Seven Cities of Gold (20th Century-Fox). The 18th century residents of the country around Hollywood, if this picture is as well authenticated as it claims to be, were pretty much like the present inhabitants. They lolled about in the sun and slept in breezy, tule-thatched cabanas (called hogans). They swam in the afternoon and painted themselves luridly before going out in the evening. When they disliked someone, they cut out his heart and sent the rest of him back to his family. This picture describes, in handsome color and costume, an early attempt to civilize the region, as made by Father Junipero Serra, the first missionary to the Southern Californians.
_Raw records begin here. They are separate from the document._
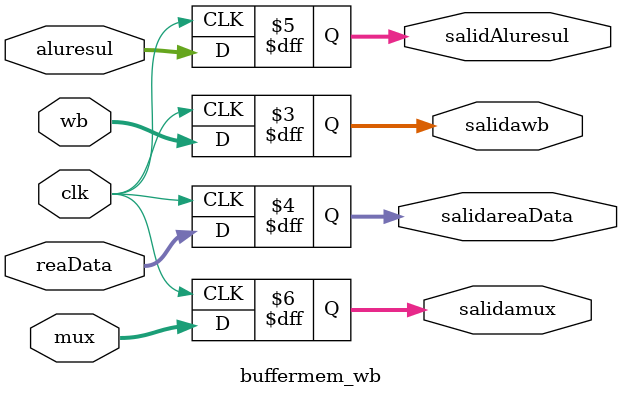
<source format=v>
`timescale 1ns/1ns // Tiempo
module buffermem_wb(
	input [31:0] reaData,
	input [31:0] aluresul,
	input [4:0] mux,
	input [1:0] wb,
	input clk,
	output reg [1:0]salidawb,
	output reg [31:0] salidareaData,
	output reg [31:0] salidAluresul,
	output reg [4:0] salidamux
);
// 2.- DEFINICIÓN DE REGISTROS Y CABLES
// 3.- CUERPO DEL MÓDULO, ASIGNACIONES
initial begin
	salidawb=0;
	salidareaData=0;
	salidAluresul=0;
	salidamux=0;
end
always @(posedge clk)
begin
	salidawb = wb;
	salidareaData = reaData;
	salidAluresul = aluresul;
	salidamux = mux;
end
endmodule
</source>
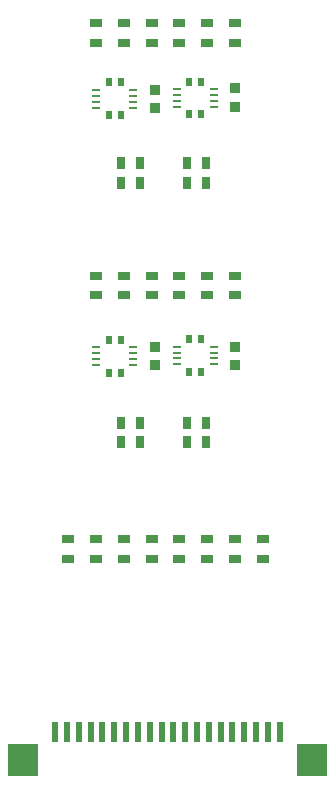
<source format=gbr>
G04 EAGLE Gerber RS-274X export*
G75*
%MOMM*%
%FSLAX34Y34*%
%LPD*%
%INSolderpaste Bottom*%
%IPPOS*%
%AMOC8*
5,1,8,0,0,1.08239X$1,22.5*%
G01*
G04 Define Apertures*
%ADD10R,0.762000X0.279400*%
%ADD11R,0.973900X0.798700*%
%ADD12R,0.798700X0.973900*%
%ADD13R,0.970200X0.920900*%
%ADD14R,0.600000X1.700000*%
%ADD15R,2.500000X2.800000*%
%ADD16R,0.535100X0.644000*%
D10*
X122428Y605672D03*
X122428Y600671D03*
X122428Y595669D03*
X122428Y590668D03*
X90932Y590668D03*
X90932Y595669D03*
X90932Y600671D03*
X90932Y605672D03*
X191008Y606307D03*
X191008Y601306D03*
X191008Y596304D03*
X191008Y591303D03*
X159512Y591303D03*
X159512Y596304D03*
X159512Y601306D03*
X159512Y606307D03*
D11*
X91230Y645898D03*
X91230Y662202D03*
D12*
X111944Y543560D03*
X128248Y543560D03*
X111983Y527050D03*
X128287Y527050D03*
D11*
X91230Y209018D03*
X91230Y225322D03*
X67721Y209018D03*
X67721Y225322D03*
X114738Y645898D03*
X114738Y662202D03*
X138246Y645898D03*
X138246Y662202D03*
D13*
X141399Y605916D03*
X141399Y590424D03*
D10*
X122428Y387867D03*
X122428Y382866D03*
X122428Y377864D03*
X122428Y372863D03*
X90932Y372863D03*
X90932Y377864D03*
X90932Y382866D03*
X90932Y387867D03*
D11*
X91230Y448207D03*
X91230Y431903D03*
D12*
X111983Y323850D03*
X128287Y323850D03*
X111983Y307340D03*
X128287Y307340D03*
D11*
X138246Y209018D03*
X138246Y225322D03*
X114738Y209018D03*
X114738Y225322D03*
X114738Y431903D03*
X114738Y448207D03*
X138246Y431903D03*
X138246Y448207D03*
D13*
X141399Y388111D03*
X141399Y372619D03*
D12*
X184207Y543560D03*
X167903Y543560D03*
X184246Y527050D03*
X167942Y527050D03*
D11*
X161754Y662202D03*
X161754Y645898D03*
D13*
X208650Y607186D03*
X208650Y591694D03*
D11*
X185262Y225322D03*
X185262Y209018D03*
X161754Y225322D03*
X161754Y209018D03*
X208771Y645898D03*
X208771Y662202D03*
X185262Y645898D03*
X185262Y662202D03*
D10*
X191008Y388502D03*
X191008Y383501D03*
X191008Y378499D03*
X191008Y373498D03*
X159512Y373498D03*
X159512Y378499D03*
X159512Y383501D03*
X159512Y388502D03*
D12*
X184246Y323850D03*
X167942Y323850D03*
X184246Y307340D03*
X167942Y307340D03*
D11*
X161754Y431903D03*
X161754Y448207D03*
D13*
X208650Y388111D03*
X208650Y372619D03*
D11*
X232279Y225322D03*
X232279Y209018D03*
X208771Y225322D03*
X208771Y209018D03*
X208771Y431903D03*
X208771Y448207D03*
X185262Y431903D03*
X185262Y448207D03*
D14*
X86656Y62600D03*
X76656Y62600D03*
X66656Y62600D03*
X56656Y62600D03*
D15*
X274156Y38100D03*
X29156Y38100D03*
D14*
X96656Y62600D03*
X106656Y62600D03*
X116656Y62600D03*
X126656Y62600D03*
X136656Y62600D03*
X146656Y62600D03*
X156656Y62600D03*
X166656Y62600D03*
X176656Y62600D03*
X186656Y62600D03*
X196656Y62600D03*
X206656Y62600D03*
X216656Y62600D03*
X226656Y62600D03*
X236656Y62600D03*
X246656Y62600D03*
D16*
X112134Y584200D03*
X101984Y584200D03*
X112134Y612140D03*
X101984Y612140D03*
X112134Y365760D03*
X101984Y365760D03*
X112134Y394335D03*
X101984Y394335D03*
X169980Y585470D03*
X180130Y585470D03*
X169980Y612775D03*
X180130Y612775D03*
X169980Y367030D03*
X180130Y367030D03*
X169980Y394970D03*
X180130Y394970D03*
M02*

</source>
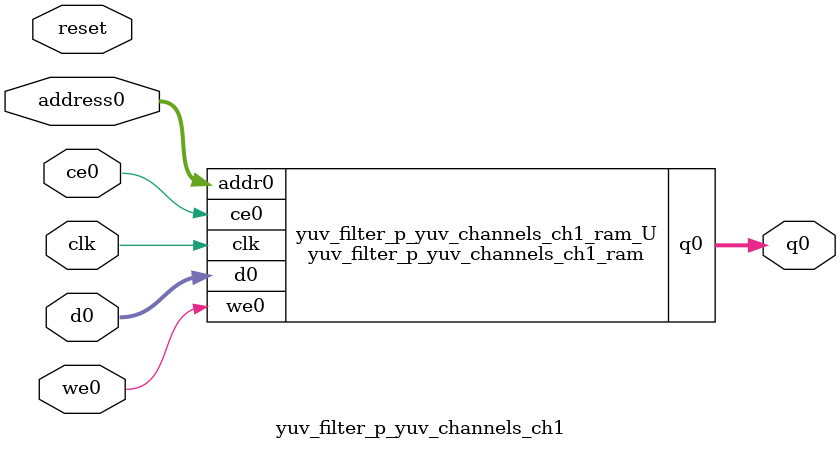
<source format=v>

`timescale 1 ns / 1 ps
module yuv_filter_p_yuv_channels_ch1_ram (addr0, ce0, d0, we0, q0,  clk);

parameter DWIDTH = 8;
parameter AWIDTH = 22;
parameter MEM_SIZE = 2457600;

input[AWIDTH-1:0] addr0;
input ce0;
input[DWIDTH-1:0] d0;
input we0;
output wire[DWIDTH-1:0] q0;
input clk;

(* ram_style = "block" *)reg [DWIDTH-1:0] ram[MEM_SIZE-1:0];
wire [AWIDTH-1:0] addr0_t0; 
(* EQUIVALENT_REGISTER_REMOVAL="NO" *)reg [AWIDTH-1:0] addr0_t1; 
wire [DWIDTH-1:0] d0_t0; 
wire we0_t0; 
(* EQUIVALENT_REGISTER_REMOVAL="NO" *)reg [DWIDTH-1:0] d0_t1; 
(* EQUIVALENT_REGISTER_REMOVAL="NO" *)reg we0_t1; 
reg [DWIDTH-1:0] q0_t0;
reg [DWIDTH-1:0] q0_t1;


assign addr0_t0 = addr0;
assign d0_t0 = d0;
assign we0_t0 = we0;
assign q0 = q0_t1;

always @(posedge clk)  
begin
    if (ce0) 
    begin
        addr0_t1 <= addr0_t0; 
        d0_t1 <= d0_t0;
        we0_t1 <= we0_t0;
        q0_t1 <= q0_t0;
    end
end


always @(posedge clk)  
begin 
    if (ce0) 
    begin
        if (we0_t1) 
        begin 
            ram[addr0_t1] <= d0_t1; 
            q0_t0 <= d0_t1;
        end 
        else 
            q0_t0 <= ram[addr0_t1];
    end
end


endmodule


`timescale 1 ns / 1 ps
module yuv_filter_p_yuv_channels_ch1(
    reset,
    clk,
    address0,
    ce0,
    we0,
    d0,
    q0);

parameter DataWidth = 32'd8;
parameter AddressRange = 32'd2457600;
parameter AddressWidth = 32'd22;
input reset;
input clk;
input[AddressWidth - 1:0] address0;
input ce0;
input we0;
input[DataWidth - 1:0] d0;
output[DataWidth - 1:0] q0;



yuv_filter_p_yuv_channels_ch1_ram yuv_filter_p_yuv_channels_ch1_ram_U(
    .clk( clk ),
    .addr0( address0 ),
    .ce0( ce0 ),
    .d0( d0 ),
    .we0( we0 ),
    .q0( q0 ));

endmodule


</source>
The title refers to the legendary Seven Cities of Cibola, reputedly paved with gold, and the film begins as a Spanish expedition, led by Captain Gasper Portola (Anthony Quinn) and Lieut. Jose Mendoza (Richard Egan), forks horse and clatters away to find them. Friar Serra (Michael Rennie) goes along as chaplain of the band, hoping to found missions among the California Indians.

Drought, starvation, scurvy, typhus and sandstorms lash the little caravan, while behind the yuccas yuk some of the most unseemly aborigines ever calcimined. Before long the padre wins them over with beads and scissors and sweet charity, but Lieut. Mendoza quickly reconverts the tribe to barbarism. He seduces a pretty Indian girl (Rita Moreno).

Michael Rennie carries conviction as the Franciscan, not least because he has, as dressed and tonsured, a close resemblance to the Bellini portrait of St. Francis. Best of all is Anthony Quinn, who wears the conquering swagger of Castile like one to that overbearing manner born.